Thanks also to the nurse who treated my abrasions immediately.

With all the badness and evil we hear of daily in the news, it is comforting to know there are real people out there who care for each other, even complete strangers.

I encountered some on Thursday.

John Mola

Government’s impact on homelessness

DURING Homelessness Australia’s Homelessness Week 2019, it was appropriate that we question this Federal Government’s controversial Big Australia policy.

There’s little doubt that the extreme nature of our population growth is maximising homelessness, housing unaffordabilty and the massive gulf between rich and poor.

You don’t have to walk very far in Coffs Harbour to see victims of this current mob of Canberra ratbags.

Ratbags that hold unsustainability high on a pedestal, because growth in a finite world is totally unsustainable.

With recent Australian Bureau of Statistics data showing no let-up in our catastrophic rate of national growth (with more than 400,000 extra again in 2018), and with local growth being out of control, the victims of this frenzy are part of a continually climbing toll.

Richie Tassicker

Impact of global warming on farmers

THIRTY years of scientific warnings about the dangers of global warming.

The National party, true conservatives, always have trouble accepting new information. Ignoring the matter, they’ve shuffled the research into a box marked “Culture Wars”.

Be damned. The people who are the pillars of their constituency, rural folk and farmers will be the worst effected as the ongoing breaking of heat records continues.

The big dry, as predicted, will drive folk from the land, food production will be seriously compromised.

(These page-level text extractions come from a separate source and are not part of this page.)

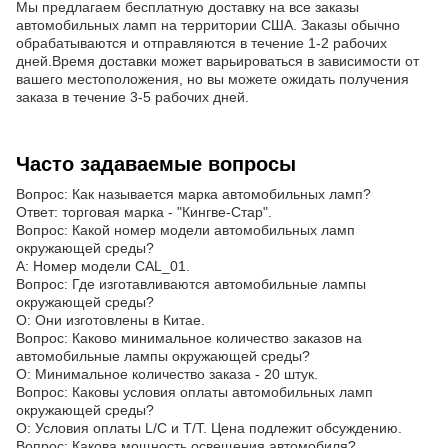
Мы предлагаем бесплатную доставку на все заказы
автомобильных ламп на территории США. Заказы обычно
обрабатываются и отправляются в течение 1-2 рабочих
дней.Время доставки может варьироваться в зависимости от
вашего местоположения, но вы можете ожидать получения
заказа в течение 3-5 рабочих дней.
Часто задаваемые вопросы
Вопрос: Как называется марка автомобильных ламп?
Ответ: торговая марка - "Кингве-Стар".
Вопрос: Какой номер модели автомобильных ламп
окружающей среды?
A: Номер модели CAL_01.
Вопрос: Где изготавливаются автомобильные лампы
окружающей среды?
О: Они изготовлены в Китае.
Вопрос: Каково минимальное количество заказов на
автомобильные лампы окружающей среды?
О: Минимальное количество заказа - 20 штук.
Вопрос: Каковы условия оплаты автомобильных ламп
окружающей среды?
О: Условия оплаты L/C и T/T. Цена подлежит обсуждению.
Вопрос: Какова мощность освещения автомобиля?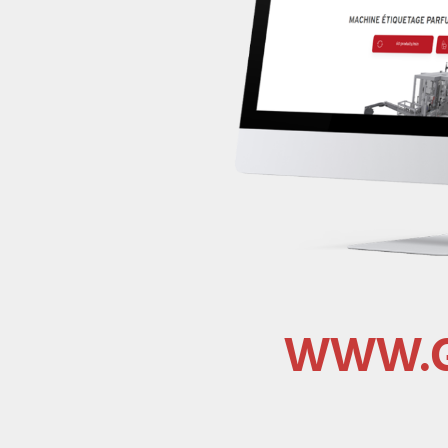
WWW.G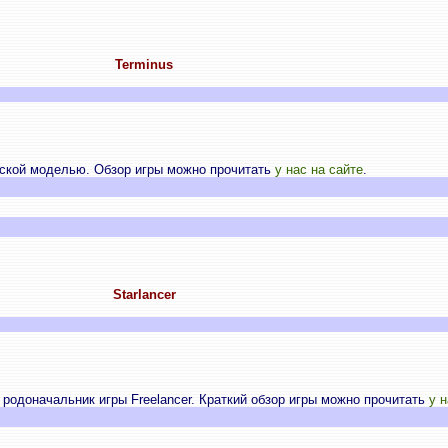
Terminus
ской моделью. Обзор игры можно прочитать
у нас на сайте
.
Starlancer
родоначальник игры Freelancer. Краткий обзор игры можно прочитать
у н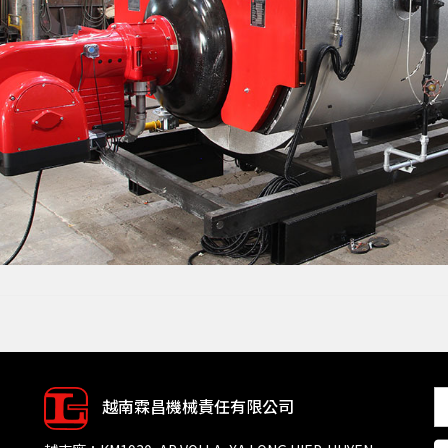
越南霖昌機械責任有限公司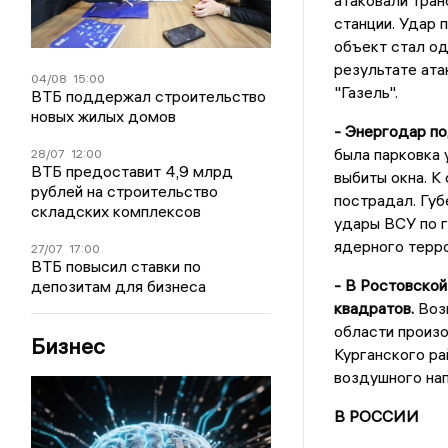
атаковали тра
станции. Удар 
объект стал од
результате ата
04/08
15:00
"Газель".
ВТБ поддержал строительство
новых жилых домов
- Энергодар по
была парковка
28/07
12:00
ВТБ предоставит 4,9 млрд
выбиты окна. К
рублей на строительство
пострадал. Губ
складских комплексов
удары ВСУ по 
ядерного терр
27/07
17:00
ВТБ повысил ставки по
- В Ростовской
депозитам для бизнеса
квадратов.
Воз
области произ
Бизнес
Курганского ра
воздушного на
В РОССИИ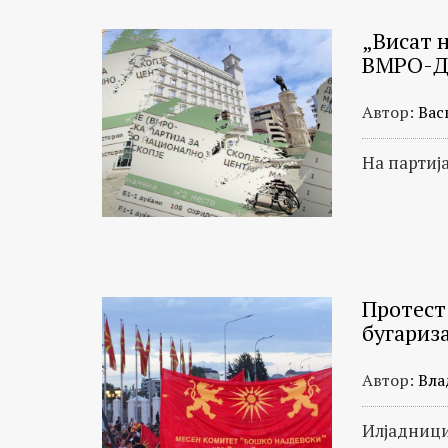
„Висат н
ВМРО-
Автор:
Вас
На партија
Протест
бугариз
Автор:
Вла
Илјадници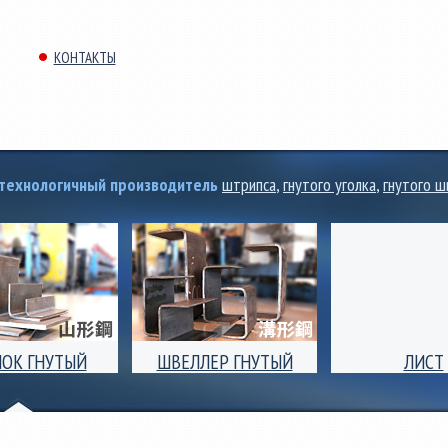
КОНТАКТЫ
отехнологичный производитель
штрипса
,
гнутого уголка
,
гнутого ш
ЛОК ГНУТЫЙ
ШВЕЛЛЕР ГНУТЫЙ
ЛИСТ
ок гнутый
Швеллер гнутый
Поперечная резка
полочный и
равнополочный и
листового ст
полочный (угол)
неравнополочный.
проката толщиной
 ширины полки от
Размеры ширины полки от
до 8,0мм, ши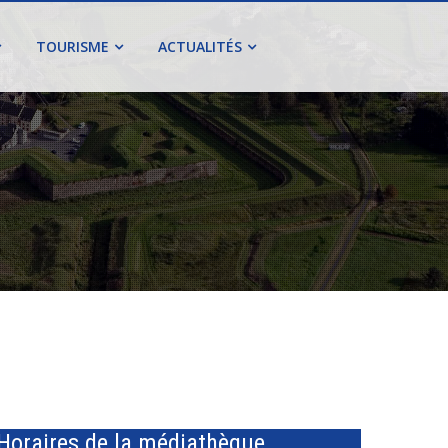
TOURISME
ACTUALITÉS
Horaires de la médiathèque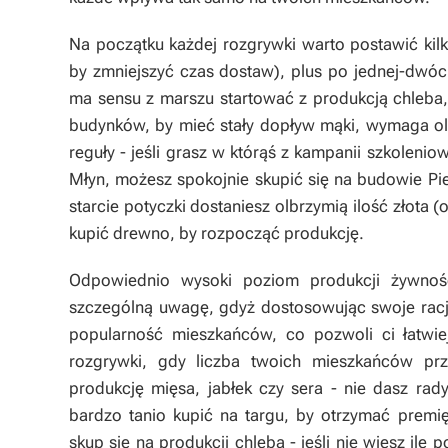
Na początku każdej rozgrywki warto postawić kilk
by zmniejszyć czas dostaw), plus po jednej-dwó
ma sensu z marszu startować z produkcją chleb
budynków, by mieć stały dopływ mąki, wymaga olb
reguły - jeśli grasz w którąś z kampanii szkoleni
Młyn, możesz spokojnie skupić się na budowie Pie
starcie potyczki dostaniesz olbrzymią ilość złota (o
kupić drewno, by rozpocząć produkcję.
Odpowiednio wysoki poziom produkcji żywnośc
szczególną uwagę, gdyż dostosowując swoje rac
popularność mieszkańców, co pozwoli ci łatwie
rozgrywki, gdy liczba twoich mieszkańców pr
produkcję mięsa, jabłek czy sera - nie dasz ra
bardzo tanio kupić na targu, by otrzymać premi
skup się na produkcji chleba - jeśli nie wiesz i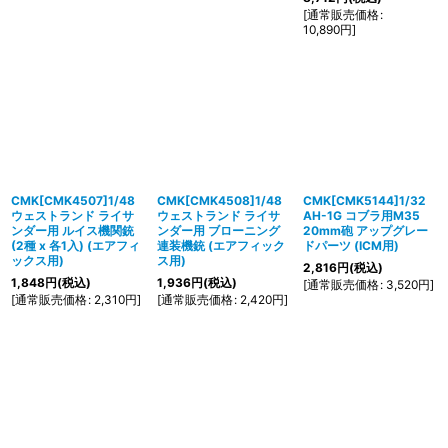
[
通常販売価格
:
10,890
円
]
CMK[CMK4507]1/48
CMK[CMK4508]1/48
CMK[CMK5144]1/32
ウェストランド ライサ
ウェストランド ライサ
AH-1G コブラ用M35
ンダー用 ルイス機関銃
ンダー用 ブローニング
20mm砲 アップグレー
(2種 x 各1入) (エアフィ
連装機銃 (エアフィック
ドパーツ (ICM用)
ックス用)
ス用)
2,816
円
(税込)
1,848
円
(税込)
1,936
円
(税込)
[
通常販売価格
:
3,520
円
]
[
通常販売価格
:
2,310
円
]
[
通常販売価格
:
2,420
円
]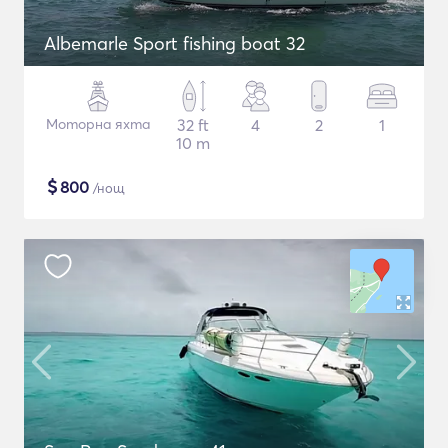
Albemarle Sport fishing boat 32
Моторна яхта
32 ft
4
2
1
10 m
$
800
/нощ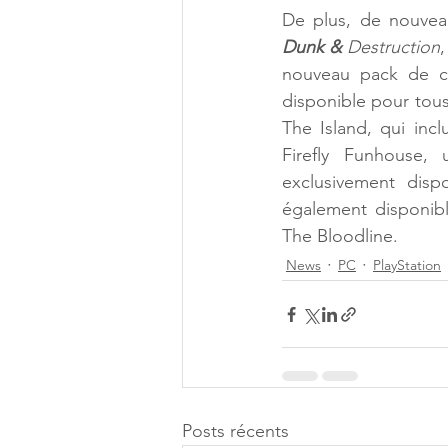
De plus, de nouve
Dunk &
 Destruction
nouveau pack de car
disponible pour tous
The Island, qui inc
Firefly Funhouse,
exclusivement disp
également disponibl
The Bloodline. 
News
PC
PlayStation
Posts récents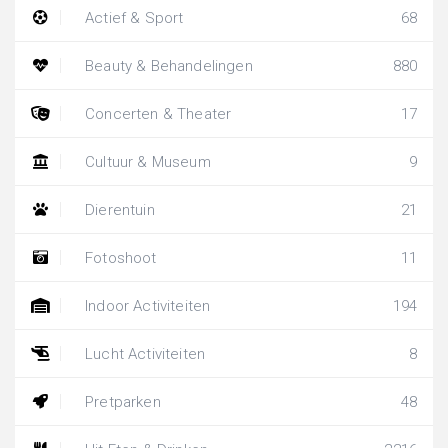
Actief & Sport
68
Beauty & Behandelingen
880
Concerten & Theater
17
Cultuur & Museum
9
Dierentuin
21
Fotoshoot
11
Indoor Activiteiten
194
Lucht Activiteiten
8
Pretparken
48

Here in Coffs Harbour, the newly elected Federal Member in his “vote for me” mail out, avoided mention of global warming.

It says so much for his and his party’s scientific literacy.

Coffs, and all low-lying coastal areas will be subject to sea level rises forcing millions to move. When will the Nationals admit they’ve been wrong?

Pride in mistaken beliefs, to the point of maintaining their fallacies is an earthly tragedy.